Sora 1 Video Download:

const generations = Array.isArray(job.generations) ? job.generations : [];
const genId = generations[0]?.id;
const videoUrl = `${root}/${genId}/content/video`;

Sora 2 Video Download:

const videoUrl = `${root}/videos/${jobId}/content`;

3. Error Handling

try {
  const response = await fetch(endpoint, fetchOptions);
  
  if (!response.ok) {
    const error = await response.text();
    throw new Error(`Video generation failed: ${error}`);
  }
  
  // ... handle successful response
} catch (error) {
  console.error('[VideoGen] Error:', error);
  // Implement retry logic or user notification
}

 

4. Image Preprocessing for Image-to-Video

Always resize images to match the target video resolution:

async function resizeImage(file: File, targetWidth: number, targetHeight: number): Promise<File> {
  return new Promise((resolve, reject) => {
    const img = new Image();
    const canvas = document.createElement('canvas');
    const ctx = canvas.getContext('2d');

    img.onload = () => {
      canvas.width = targetWidth;
      canvas.height = targetHeight;
      ctx.drawImage(img, 0, 0, targetWidth, targetHeight);
      
      canvas.toBlob((blob) => {
        if (blob) {
          const resizedFile = new File([blob], file.name, { type: file.type });
          resolve(resizedFile);
        } else {
          reject(new Error('Failed to create resized image blob'));
        }
      }, file.type);
    };

    img.onerror = () => reject(new Error('Failed to load image'));
    img.src = URL.createObjectURL(file);
  });
}

5. Cost Tracking

Implement cost estimation before generation and tracking after:

// Pre-generation estimate
const estimatedCost = calculateCost(width, height, duration, variants, soraVersion);

// Save generation record
await saveGenerationRecord({
  prompt,
  soraModel: soraVersion,
  duration: parseInt(duration),
  resolution: `${width}x${height}`,
  variants: parseInt(variants),
  generationMode: mode,
  estimatedCost,
  status: 'queued',
  jobId: job.id,
});

// Update after completion
await updateGenerationStatus(jobId, 'completed', { videoId: finalVideoId });

6. Progressive User Feedback

Provide detailed status updates during the generation process:

const statusMessages: Record<string, string> = {
  'preprocessing': 'Preprocessing your request...',
  'running': 'Generating video...',
  'processing': 'Processing video...',
  'queued': 'Job queued...',
  'in_progress': 'Generating video...',
};

onProgress?.(statusMessages[job.status] || `Status: ${job.status}`);

Conclusion

Building with Azure OpenAI's Sora models requires understanding the nuanced differences between Sora 1 and Sora 2, both in API structure and capabilities.
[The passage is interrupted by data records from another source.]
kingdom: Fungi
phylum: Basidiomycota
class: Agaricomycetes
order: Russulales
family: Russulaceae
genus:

Key takeaways:

  1. Choose the right model: Sora 1 for resolution flexibility and cost-effectiveness; Sora 2 for audio, image inputs, and remix capabilities
  2. Handle API differences: Implement conditional logic for parameter formatting and status polling based on model version
  3. Respect limitations: Plan around concurrent job limits, resolution constraints, and 24-hour expiration windows
  4. Optimize costs: Calculate estimates upfront and track actual usage for better budget management
  5. Provide great UX: Implement adaptive polling, progressive status updates, and clear error messages

The future of AI video generation is exciting, and Azure AI Foundry provides production-ready access to these powerful models. As Sora 2 matures and limitations are lifted (especially resolution options), we'll see even more creative applications emerge.

Resources:

This blog post is based on real-world implementation experience building LemonGrab, my AI video generation platform that integrates both Sora 1 and Sora 2 through Azure AI Foundry. The code examples are extracted from production usage.